• [TRY IT]: Your answer must be the data repeated exactly, with no pictures in it.

• [DATASET CONTENT]:
####
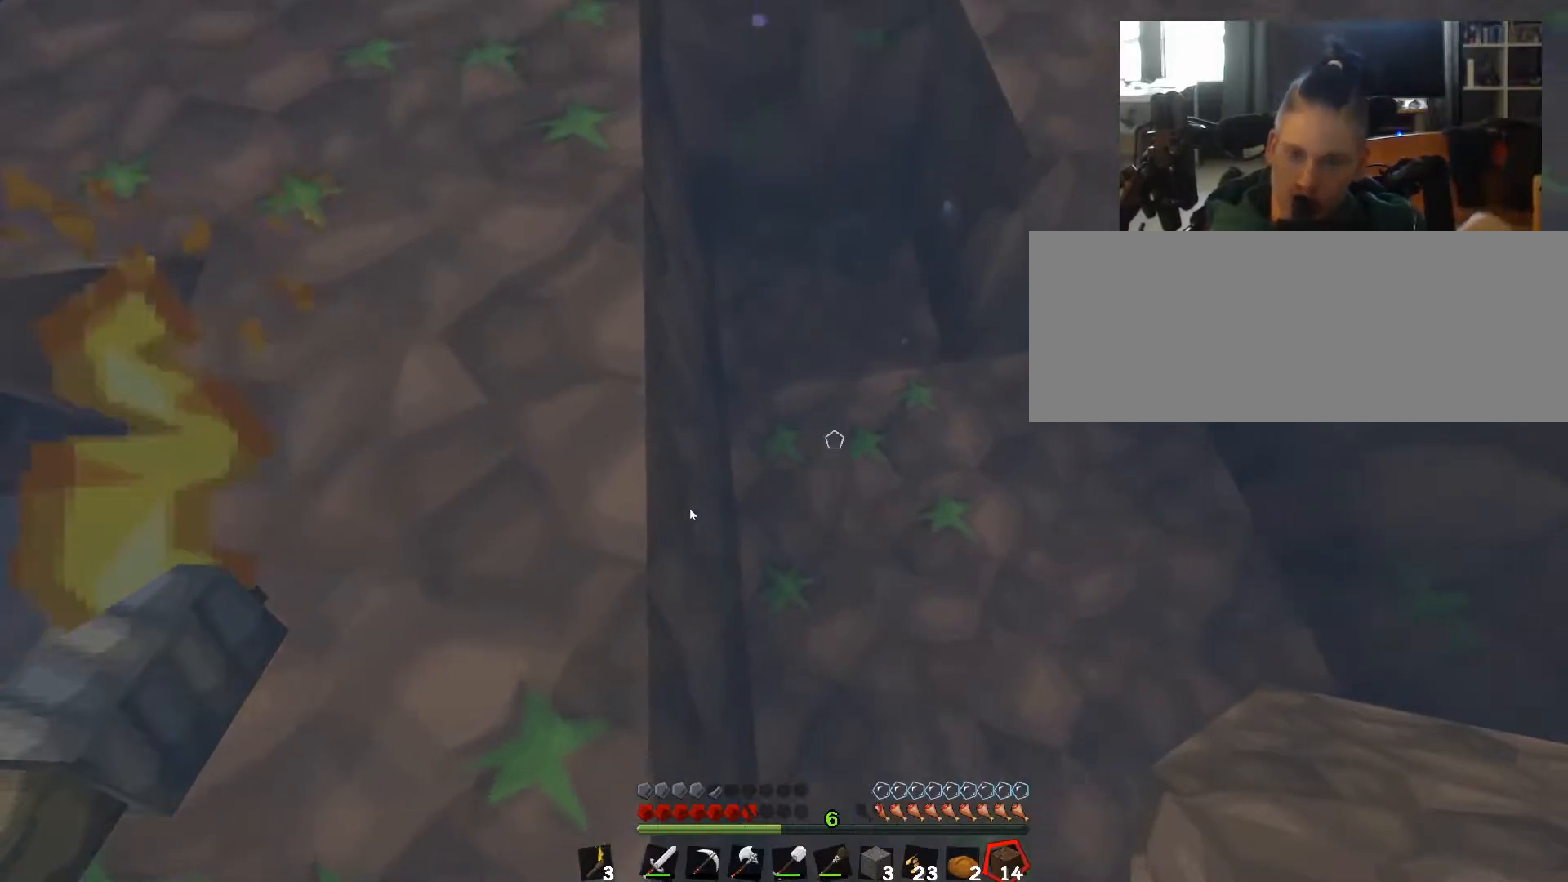
{"keys": ["a"], "events": []}
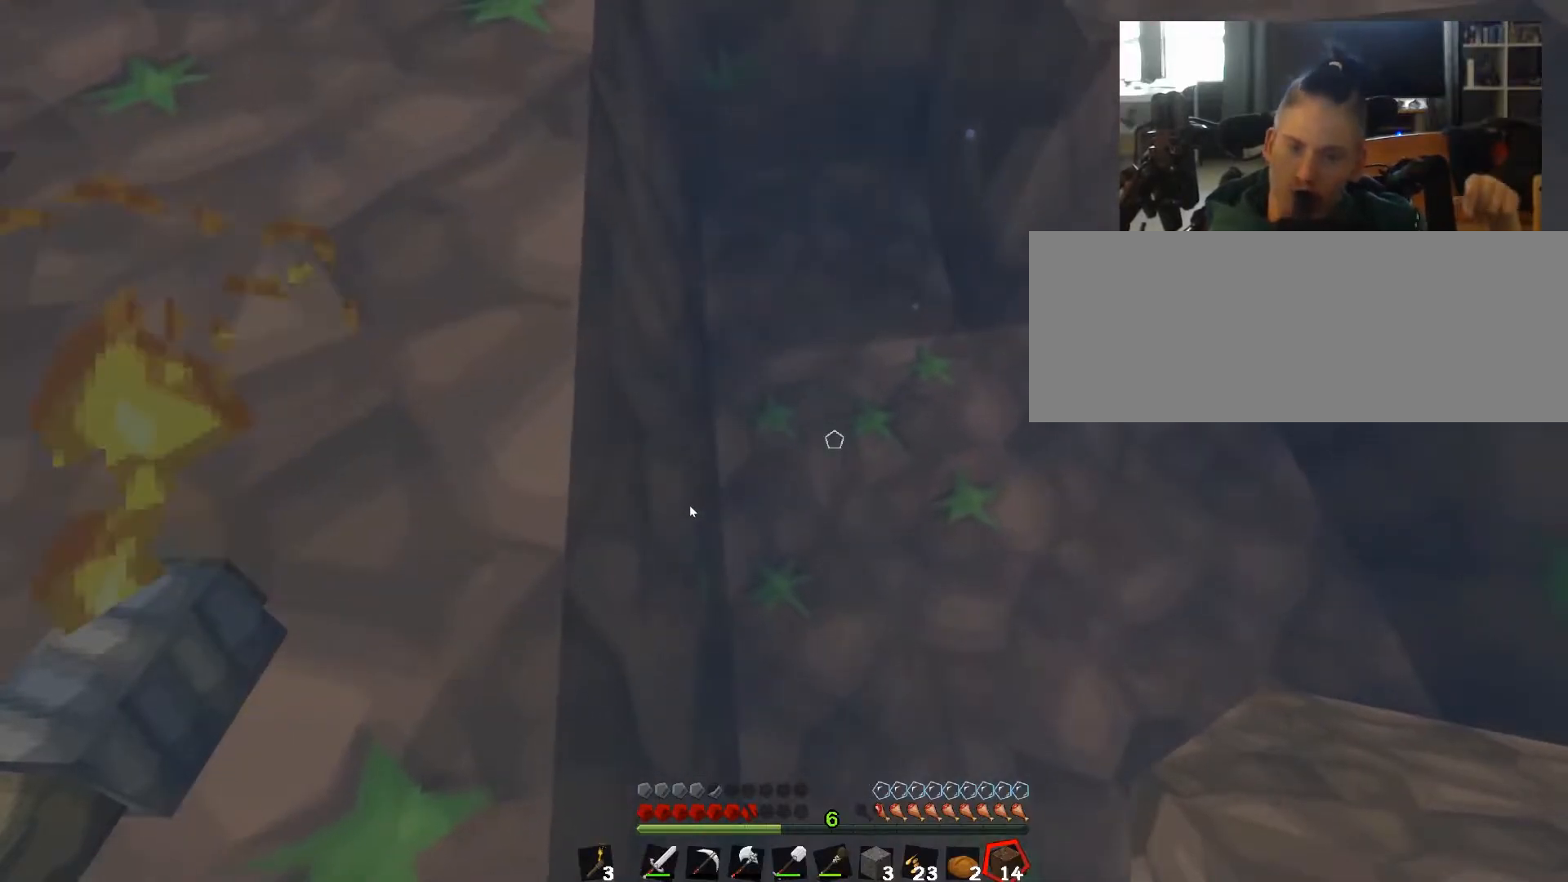
{"keys": ["q"], "events": [[50, "a", "up"], [67, "q", "down"]]}
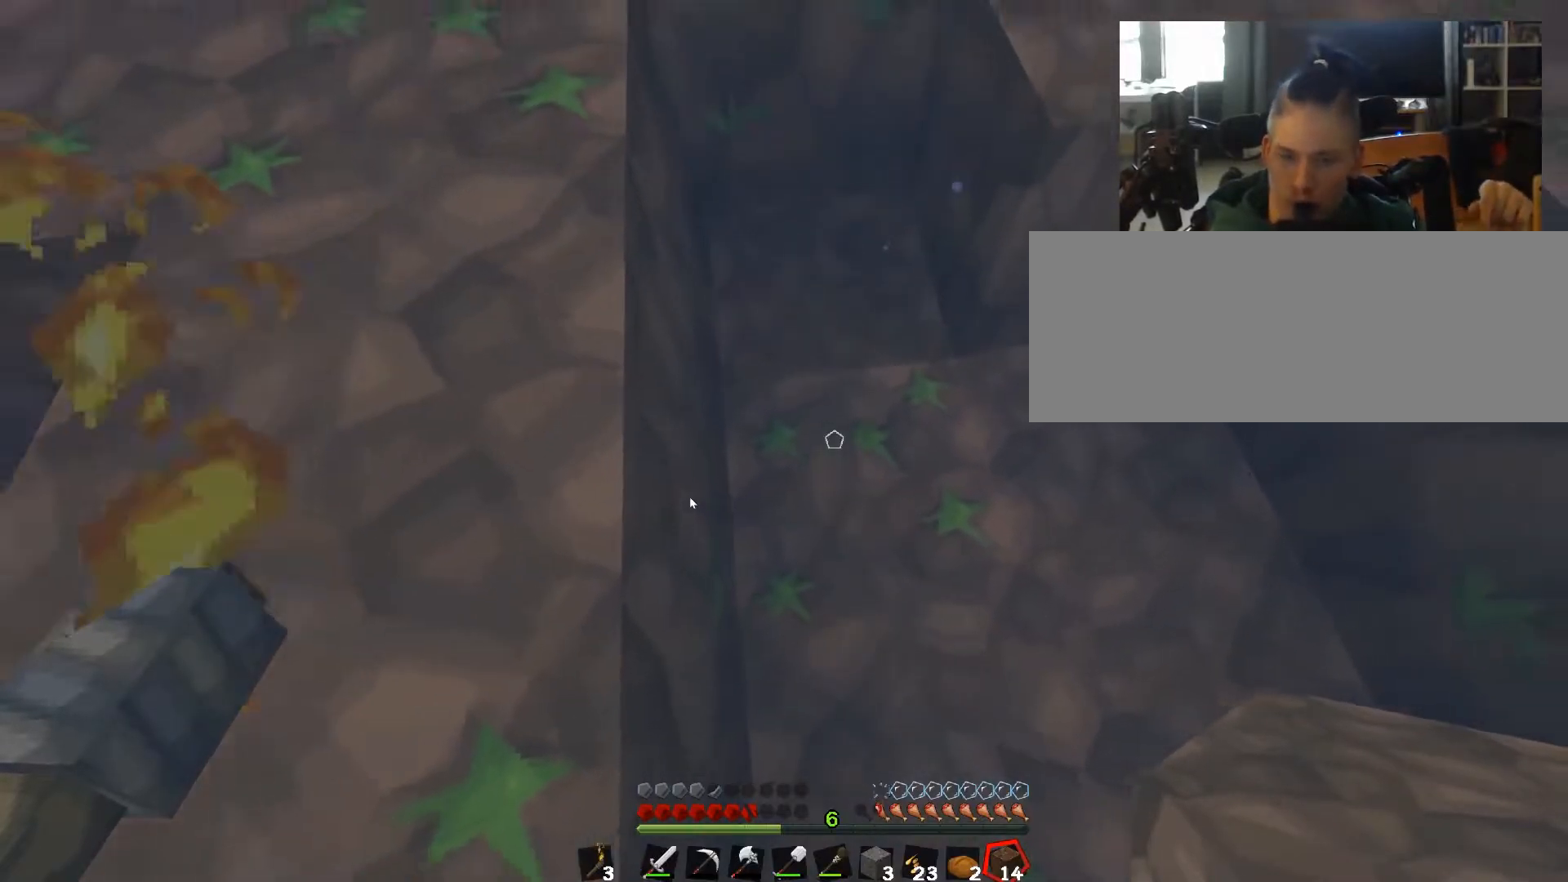
{"keys": ["q"], "events": []}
####
• [RESPONSE AREA]:
{"keys": ["a"], "events": []}
{"keys": ["q"], "events": [[50, "a", "up"], [67, "q", "down"]]}
{"keys": ["q"], "events": []}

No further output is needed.